RECORD EXCERPTS:
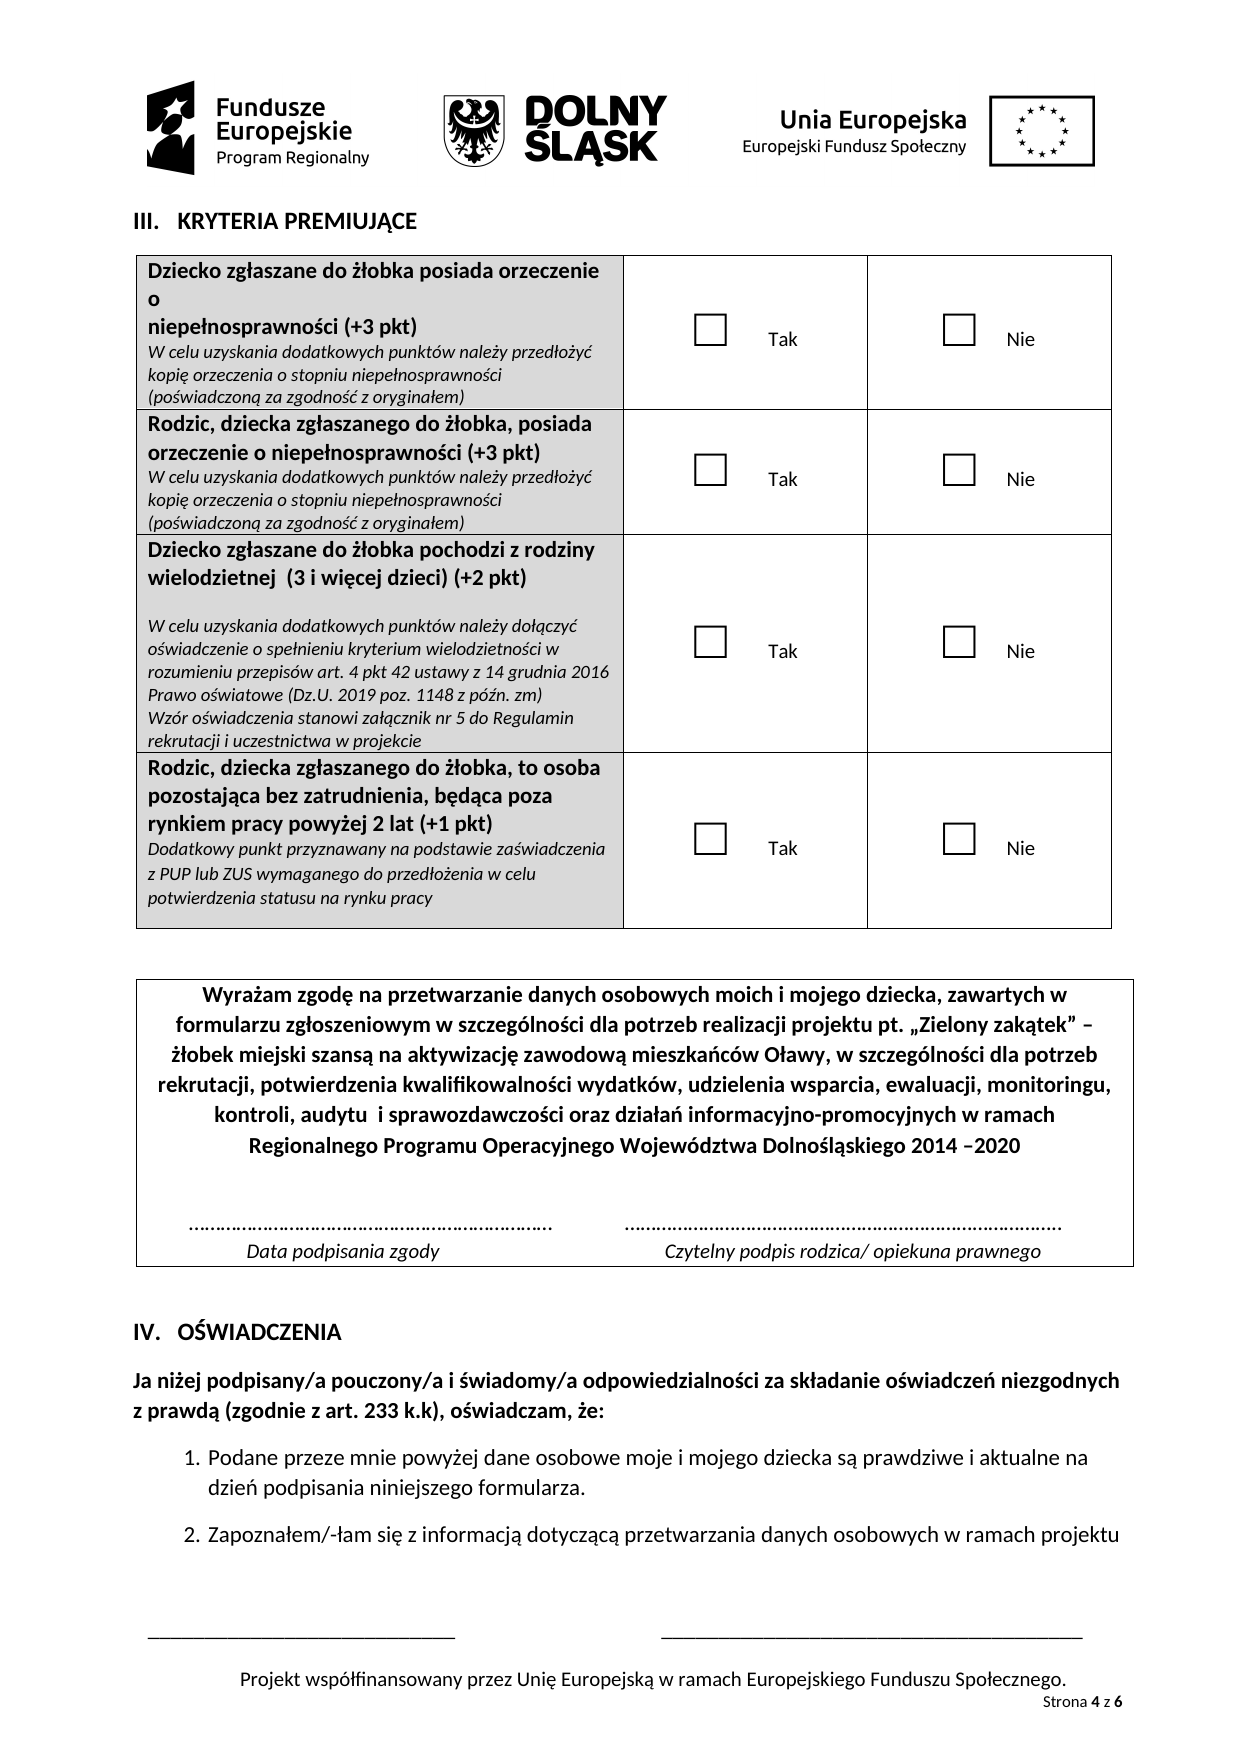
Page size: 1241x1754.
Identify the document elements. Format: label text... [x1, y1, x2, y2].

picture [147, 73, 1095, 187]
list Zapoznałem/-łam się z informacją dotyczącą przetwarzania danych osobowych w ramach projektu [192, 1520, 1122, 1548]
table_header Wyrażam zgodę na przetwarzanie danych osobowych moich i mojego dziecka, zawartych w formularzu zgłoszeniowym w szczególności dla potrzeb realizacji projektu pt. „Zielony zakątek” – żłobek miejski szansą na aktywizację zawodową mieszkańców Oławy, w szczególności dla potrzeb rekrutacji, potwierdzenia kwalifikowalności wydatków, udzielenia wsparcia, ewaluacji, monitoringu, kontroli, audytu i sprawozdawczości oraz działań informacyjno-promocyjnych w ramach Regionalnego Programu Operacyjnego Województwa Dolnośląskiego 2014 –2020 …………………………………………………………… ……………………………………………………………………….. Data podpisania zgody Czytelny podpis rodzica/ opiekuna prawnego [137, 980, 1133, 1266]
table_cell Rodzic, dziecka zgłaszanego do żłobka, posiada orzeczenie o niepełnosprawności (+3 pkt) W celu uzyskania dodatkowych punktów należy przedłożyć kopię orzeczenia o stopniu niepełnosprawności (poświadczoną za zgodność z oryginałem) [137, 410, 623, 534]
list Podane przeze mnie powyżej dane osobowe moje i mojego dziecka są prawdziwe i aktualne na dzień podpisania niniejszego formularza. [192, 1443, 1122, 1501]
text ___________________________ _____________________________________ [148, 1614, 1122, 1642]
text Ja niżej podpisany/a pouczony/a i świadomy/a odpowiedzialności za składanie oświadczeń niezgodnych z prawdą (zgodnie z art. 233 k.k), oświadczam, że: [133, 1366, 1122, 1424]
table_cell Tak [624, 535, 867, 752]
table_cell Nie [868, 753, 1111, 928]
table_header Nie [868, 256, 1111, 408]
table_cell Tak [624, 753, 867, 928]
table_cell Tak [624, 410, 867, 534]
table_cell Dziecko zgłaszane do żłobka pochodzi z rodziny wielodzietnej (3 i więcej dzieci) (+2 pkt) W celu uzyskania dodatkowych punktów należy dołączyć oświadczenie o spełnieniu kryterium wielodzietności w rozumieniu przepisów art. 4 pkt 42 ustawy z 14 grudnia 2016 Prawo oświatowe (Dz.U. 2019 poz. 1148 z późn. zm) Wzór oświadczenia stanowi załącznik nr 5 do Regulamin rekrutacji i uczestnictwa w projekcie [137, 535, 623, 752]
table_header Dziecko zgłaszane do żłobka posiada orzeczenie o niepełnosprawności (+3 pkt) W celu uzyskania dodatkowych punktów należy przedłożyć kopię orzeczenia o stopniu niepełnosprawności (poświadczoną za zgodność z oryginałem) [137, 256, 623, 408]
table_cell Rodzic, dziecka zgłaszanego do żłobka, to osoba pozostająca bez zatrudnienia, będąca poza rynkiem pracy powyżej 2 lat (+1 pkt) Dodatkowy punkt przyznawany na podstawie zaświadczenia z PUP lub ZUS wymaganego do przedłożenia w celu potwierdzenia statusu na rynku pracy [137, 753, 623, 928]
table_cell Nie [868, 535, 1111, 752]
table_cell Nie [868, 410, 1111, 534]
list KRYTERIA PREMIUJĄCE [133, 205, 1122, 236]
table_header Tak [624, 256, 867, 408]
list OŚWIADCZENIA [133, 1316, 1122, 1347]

WHAT IS NEEDED: Using the material above, retype each entry exactly and omit the pictures.

WRITTEN ANSWER:
Page size: 1241x1754.
Identify the document elements. Format: label text... [x1, y1, x2, y2].

picture [147, 73, 1095, 187]
list Zapoznałem/-łam się z informacją dotyczącą przetwarzania danych osobowych w ramach projektu [192, 1520, 1122, 1548]
table_header Wyrażam zgodę na przetwarzanie danych osobowych moich i mojego dziecka, zawartych w formularzu zgłoszeniowym w szczególności dla potrzeb realizacji projektu pt. „Zielony zakątek” – żłobek miejski szansą na aktywizację zawodową mieszkańców Oławy, w szczególności dla potrzeb rekrutacji, potwierdzenia kwalifikowalności wydatków, udzielenia wsparcia, ewaluacji, monitoringu, kontroli, audytu i sprawozdawczości oraz działań informacyjno-promocyjnych w ramach Regionalnego Programu Operacyjnego Województwa Dolnośląskiego 2014 –2020 …………………………………………………………… ……………………………………………………………………….. Data podpisania zgody Czytelny podpis rodzica/ opiekuna prawnego [137, 980, 1133, 1266]
table_cell Rodzic, dziecka zgłaszanego do żłobka, posiada orzeczenie o niepełnosprawności (+3 pkt) W celu uzyskania dodatkowych punktów należy przedłożyć kopię orzeczenia o stopniu niepełnosprawności (poświadczoną za zgodność z oryginałem) [137, 410, 623, 534]
list Podane przeze mnie powyżej dane osobowe moje i mojego dziecka są prawdziwe i aktualne na dzień podpisania niniejszego formularza. [192, 1443, 1122, 1501]
text ___________________________ _____________________________________ [148, 1614, 1122, 1642]
text Ja niżej podpisany/a pouczony/a i świadomy/a odpowiedzialności za składanie oświadczeń niezgodnych z prawdą (zgodnie z art. 233 k.k), oświadczam, że: [133, 1366, 1122, 1424]
table_cell Tak [624, 535, 867, 752]
table_cell Nie [868, 753, 1111, 928]
table_header Nie [868, 256, 1111, 408]
table_cell Tak [624, 753, 867, 928]
table_cell Tak [624, 410, 867, 534]
table_cell Dziecko zgłaszane do żłobka pochodzi z rodziny wielodzietnej (3 i więcej dzieci) (+2 pkt) W celu uzyskania dodatkowych punktów należy dołączyć oświadczenie o spełnieniu kryterium wielodzietności w rozumieniu przepisów art. 4 pkt 42 ustawy z 14 grudnia 2016 Prawo oświatowe (Dz.U. 2019 poz. 1148 z późn. zm) Wzór oświadczenia stanowi załącznik nr 5 do Regulamin rekrutacji i uczestnictwa w projekcie [137, 535, 623, 752]
table_header Dziecko zgłaszane do żłobka posiada orzeczenie o niepełnosprawności (+3 pkt) W celu uzyskania dodatkowych punktów należy przedłożyć kopię orzeczenia o stopniu niepełnosprawności (poświadczoną za zgodność z oryginałem) [137, 256, 623, 408]
table_cell Rodzic, dziecka zgłaszanego do żłobka, to osoba pozostająca bez zatrudnienia, będąca poza rynkiem pracy powyżej 2 lat (+1 pkt) Dodatkowy punkt przyznawany na podstawie zaświadczenia z PUP lub ZUS wymaganego do przedłożenia w celu potwierdzenia statusu na rynku pracy [137, 753, 623, 928]
table_cell Nie [868, 535, 1111, 752]
table_cell Nie [868, 410, 1111, 534]
list KRYTERIA PREMIUJĄCE [133, 205, 1122, 236]
table_header Tak [624, 256, 867, 408]
list OŚWIADCZENIA [133, 1316, 1122, 1347]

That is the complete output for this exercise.